Back to Nature (Published on - June 1, 2006)
A treasured guest
Drawing by Karen Mitchell TremmelL
An Eastern screech owl
We discovered a gift in our garden early today. While pulling weeds and watering irises the sun shown upon a small patch of rusty feathers high upon a live oak branch.

An Eastern screech owl snoozed in solitude in the sanctuary of our garden canopy.

For the past couple of weeks we’d heard its call from the orchard behind our home at dusk and attempted to locate the owl by morning light, to no avail. But there he was taking a nap right in front of us. The little owl fluffed his feathers and stretched his legs seemingly unaware of our whispered oooohhhs and ahhhhs. But we decided if we wanted our treasured guest to stay we’d best not disturb him and let him get some beauty sleep.

Pretending to not notice him we puttered around the garden until it became too warm to work. But later as evening approached we couldn’t resist carefully tiptoeing to the tree to sneak just one more peek. As we stood looking up at the tree, the screech owl spread his wings with a little shake. He then looked directly at us with his large yellow eyes, as if to say, “Aren’t you supposed to be asleep?” He was right! This was his time to go to work. It is the owl that owns the night.

Screech owls prefer dense oak and pine woodlands near streams but can often be seen in suburban woodlands, forests, swamps, orchards and gardens. The most readily visible markings are the ear tufts that are prominent when raised.

A small owl of between 8 to 10 inches, the Eastern screech owl weighs approximately 7 ounces. This owl has large yellow eyes, a yellow-gray bill, white fluff (facial disk) between eyes and bill with a gray to black fringe. The chest of the screech owl has mottled brown to dark brown streaks extending from the chest along sides and flanks.

Screech owls choose to nest in old tree cavities or the abandoned nest holes of other birds such as woodpecker holes and are resident throughout the year. The clutch size is three to seven with incubation taking approximately 26 days. Young fledge out at approximately 30 days.

The Eastern screech owl in Florida often has a rufous-rusty brown coloring referred to as the red phase. No other eared owl is this color. Further north the Eastern screech owl is shades of darker grays without the rusty overtones. As well a similar species is the Western screech owl that is slightly larger with black-gray bill and overall gray plumage.

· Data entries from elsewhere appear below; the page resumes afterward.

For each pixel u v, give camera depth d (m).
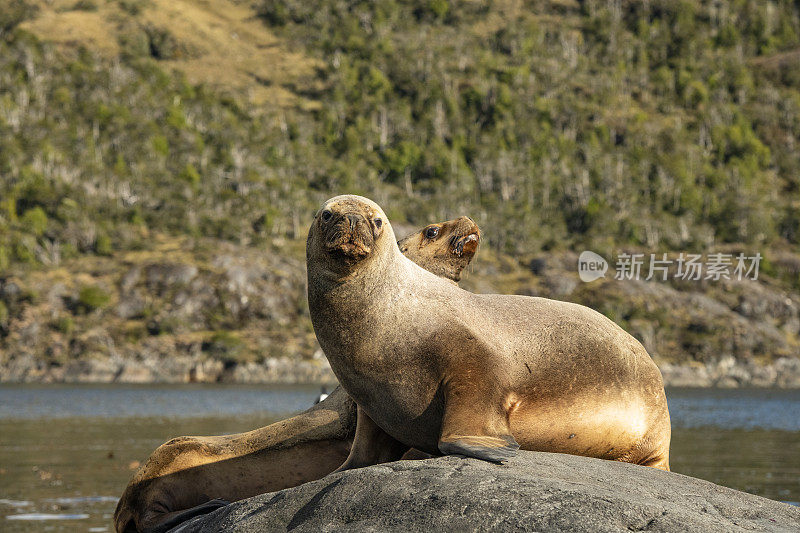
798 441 104.50
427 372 15.53
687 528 11.89
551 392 16.00
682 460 75.75
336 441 20.61
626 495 12.91
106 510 40.59
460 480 13.05
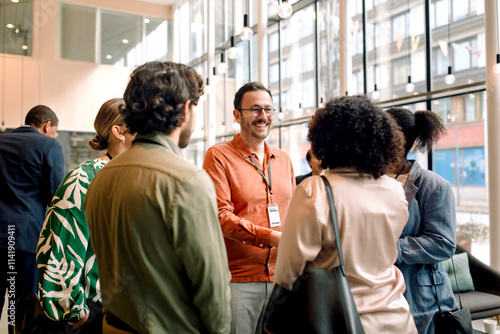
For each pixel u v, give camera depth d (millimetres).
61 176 2301
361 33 6332
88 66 10812
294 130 8117
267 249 1681
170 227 834
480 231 5984
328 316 920
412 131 1438
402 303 1090
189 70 992
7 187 2121
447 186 1383
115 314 881
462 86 4793
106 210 904
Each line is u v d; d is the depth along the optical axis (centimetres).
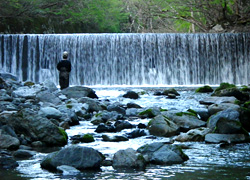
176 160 693
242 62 2850
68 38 2816
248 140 884
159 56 2834
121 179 585
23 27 3591
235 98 1580
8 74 2091
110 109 1346
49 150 808
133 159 667
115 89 2420
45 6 3988
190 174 607
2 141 817
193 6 3784
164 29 4559
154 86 2695
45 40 2802
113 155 740
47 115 1107
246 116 995
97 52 2825
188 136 913
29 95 1520
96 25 4828
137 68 2838
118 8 5103
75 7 4303
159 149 713
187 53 2839
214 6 3659
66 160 650
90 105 1395
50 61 2806
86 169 644
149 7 4053
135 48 2831
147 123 1143
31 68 2789
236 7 3681
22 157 741
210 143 873
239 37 2842
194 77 2844
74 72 2825
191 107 1497
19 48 2769
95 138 939
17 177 595
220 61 2844
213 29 3838
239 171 623
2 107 1185
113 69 2833
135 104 1484
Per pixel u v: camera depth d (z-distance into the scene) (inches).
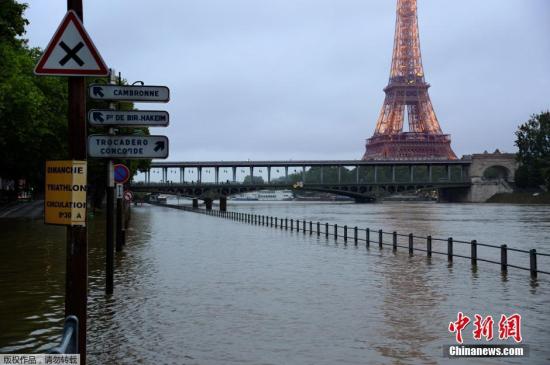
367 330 524.7
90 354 447.8
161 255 1163.3
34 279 823.1
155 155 594.2
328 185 7249.0
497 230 2158.0
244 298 681.6
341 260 1083.3
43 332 519.5
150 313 596.1
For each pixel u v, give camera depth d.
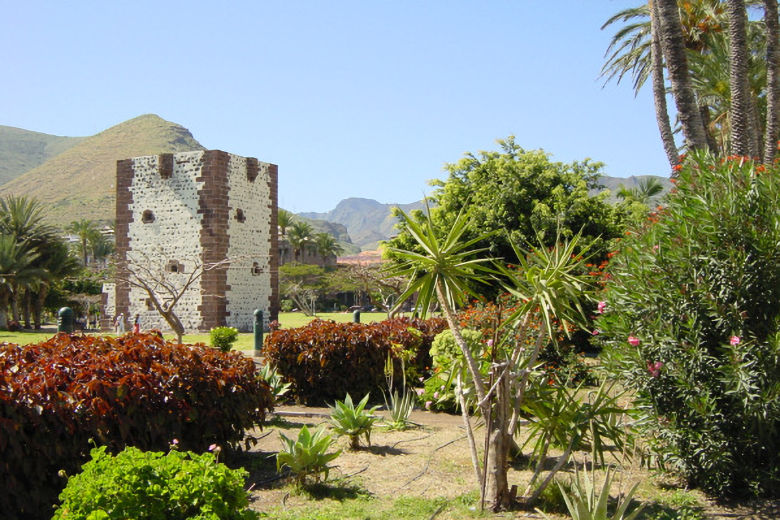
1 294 48.31
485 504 6.05
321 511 5.90
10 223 51.69
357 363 12.06
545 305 5.48
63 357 6.75
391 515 5.83
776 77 14.12
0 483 5.30
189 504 4.05
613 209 24.77
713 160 7.21
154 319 37.09
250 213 38.91
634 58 23.38
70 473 5.75
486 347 7.01
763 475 6.24
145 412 6.33
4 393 5.40
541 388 6.27
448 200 25.95
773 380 5.89
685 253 6.36
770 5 14.27
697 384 6.23
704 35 21.03
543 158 25.08
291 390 12.15
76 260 55.88
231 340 24.08
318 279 75.56
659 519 5.75
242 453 8.06
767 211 6.22
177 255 36.97
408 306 41.50
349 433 8.31
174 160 37.34
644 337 6.52
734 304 6.07
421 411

The most common way to tell you have an owl in your garden is by their calls. These are in two parts: quavering, mournful, drawn out descending whistles, “Whooeeeee...” and a single vibrating low whistle, “Qohoho-ho.”

We’ve decided to install an owl house next weekend in hopes our treasured guest will decide to stay in our garden year-round and become part of our family – back to nature.